Each of these nine stories provides a dazzling but brief glimpse
of Alarcón’s talent, which is informed by the natural
and political upheavals in his native Peru. War in its conventional
sense is not the theme here; instead, Alarcón uses both physical
and emotional battlefields for his characters’ struggles.
The first story, "Flood," opens with a battle
between street gangs: "We spilled into the avenue and fought
like men, side by side with our fathers and brothers against their
fathers and brothers. It was a carnival. My hands moved in closed
fists and I was in awe of them.... We were blind with happiness."
The boyish exuberant violence of throwing rocks and swinging bats
is answered at the end with a picture of terrucos rioting at a prison,
executing guards and throwing their bodies from the tower, before
government forces put a final, shocking end to it.

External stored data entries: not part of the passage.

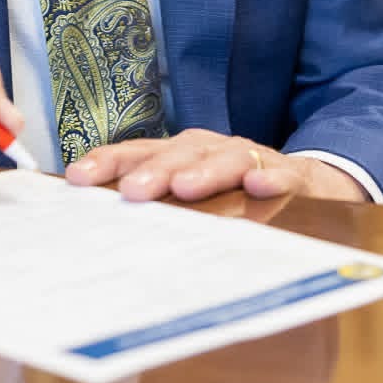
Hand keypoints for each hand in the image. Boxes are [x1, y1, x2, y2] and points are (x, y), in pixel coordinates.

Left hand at [64, 129, 368, 203]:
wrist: (305, 184)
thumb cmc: (233, 196)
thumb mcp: (192, 202)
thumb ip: (156, 211)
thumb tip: (101, 233)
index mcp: (180, 154)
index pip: (138, 153)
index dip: (108, 162)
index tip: (78, 179)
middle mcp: (210, 149)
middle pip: (179, 153)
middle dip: (155, 171)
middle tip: (133, 192)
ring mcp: (251, 159)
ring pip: (227, 157)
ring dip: (206, 171)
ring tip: (187, 187)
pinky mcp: (291, 175)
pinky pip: (282, 175)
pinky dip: (272, 178)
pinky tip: (260, 187)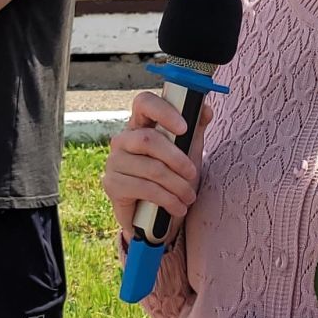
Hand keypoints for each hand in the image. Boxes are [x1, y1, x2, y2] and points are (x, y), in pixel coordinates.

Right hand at [102, 91, 207, 242]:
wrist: (158, 215)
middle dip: (177, 159)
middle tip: (193, 174)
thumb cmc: (173, 175)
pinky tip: (178, 207)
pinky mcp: (112, 185)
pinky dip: (168, 200)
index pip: (144, 103)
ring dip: (177, 186)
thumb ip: (196, 128)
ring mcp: (114, 161)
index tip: (184, 128)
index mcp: (141, 124)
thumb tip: (206, 109)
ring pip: (151, 168)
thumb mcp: (188, 150)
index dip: (163, 111)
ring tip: (190, 197)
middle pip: (149, 140)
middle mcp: (123, 139)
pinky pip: (144, 189)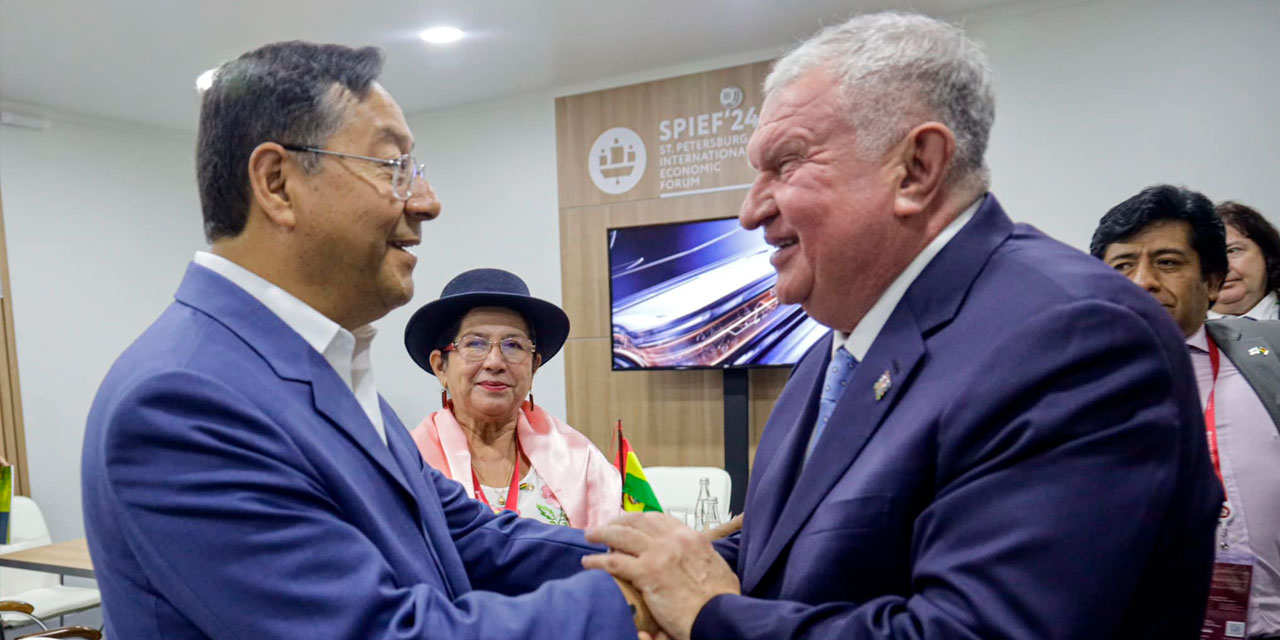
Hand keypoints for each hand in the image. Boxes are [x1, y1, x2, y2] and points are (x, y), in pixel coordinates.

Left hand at [583, 512, 739, 639]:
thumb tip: (694, 560)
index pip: (658, 518)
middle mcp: (673, 539)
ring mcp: (659, 554)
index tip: (629, 521)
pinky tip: (589, 563)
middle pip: (637, 521)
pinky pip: (614, 561)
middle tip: (605, 525)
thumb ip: (700, 557)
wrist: (719, 616)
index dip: (639, 518)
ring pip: (622, 535)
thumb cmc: (720, 599)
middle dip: (618, 521)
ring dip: (603, 533)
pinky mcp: (647, 573)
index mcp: (690, 537)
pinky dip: (598, 561)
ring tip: (591, 535)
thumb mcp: (716, 567)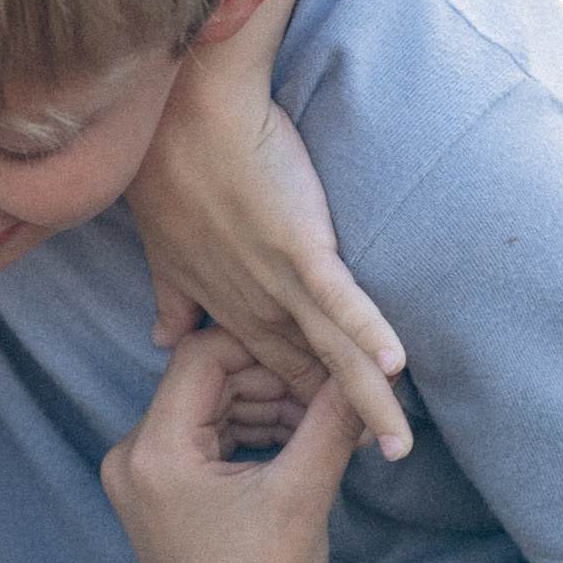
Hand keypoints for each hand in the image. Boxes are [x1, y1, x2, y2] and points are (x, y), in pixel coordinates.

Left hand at [100, 325, 368, 562]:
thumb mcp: (302, 492)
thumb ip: (332, 420)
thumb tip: (368, 366)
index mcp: (153, 453)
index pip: (202, 358)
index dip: (261, 348)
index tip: (312, 354)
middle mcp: (132, 458)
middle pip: (205, 382)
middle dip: (271, 381)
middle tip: (328, 388)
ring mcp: (141, 477)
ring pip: (208, 407)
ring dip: (265, 406)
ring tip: (322, 418)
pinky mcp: (159, 493)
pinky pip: (204, 437)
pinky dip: (249, 431)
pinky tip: (297, 438)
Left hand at [128, 51, 410, 457]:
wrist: (183, 105)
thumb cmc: (171, 165)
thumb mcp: (164, 248)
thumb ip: (173, 298)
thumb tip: (167, 336)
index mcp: (223, 306)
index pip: (269, 370)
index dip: (299, 404)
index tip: (328, 438)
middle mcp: (248, 304)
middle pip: (303, 374)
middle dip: (341, 420)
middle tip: (385, 457)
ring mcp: (271, 279)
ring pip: (326, 351)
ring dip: (364, 398)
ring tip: (398, 443)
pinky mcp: (296, 246)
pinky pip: (336, 298)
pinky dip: (366, 329)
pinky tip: (395, 366)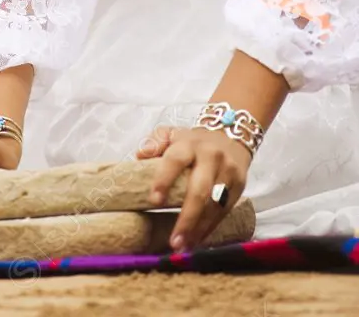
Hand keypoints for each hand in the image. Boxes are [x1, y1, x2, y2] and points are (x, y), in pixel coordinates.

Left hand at [137, 125, 252, 251]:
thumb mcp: (171, 133)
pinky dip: (210, 228)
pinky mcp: (239, 185)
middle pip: (199, 190)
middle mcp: (210, 157)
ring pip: (214, 205)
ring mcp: (228, 171)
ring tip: (183, 247)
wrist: (231, 134)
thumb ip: (155, 142)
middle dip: (187, 218)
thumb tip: (140, 155)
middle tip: (173, 241)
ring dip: (198, 229)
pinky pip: (224, 211)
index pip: (175, 160)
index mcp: (189, 143)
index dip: (164, 179)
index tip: (154, 201)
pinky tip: (197, 241)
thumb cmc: (192, 141)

Standouts in the collection include "City of
Clowns," in which a grown son wrestles with his father’s
ghost; the doomed romance "Third Avenue Suicide"; and
the two stories tied most closely to Peru’s volatile history,
"Lima, Peru, July 28, 1979," and the title story, "War
by Candlelight," a mosaic of events in the life of a rebel
leader. However, readers will find memorable passages, brutal and
lovely, throughout War by Candlelight, as the characters do battle
with themselves, each other, and the world.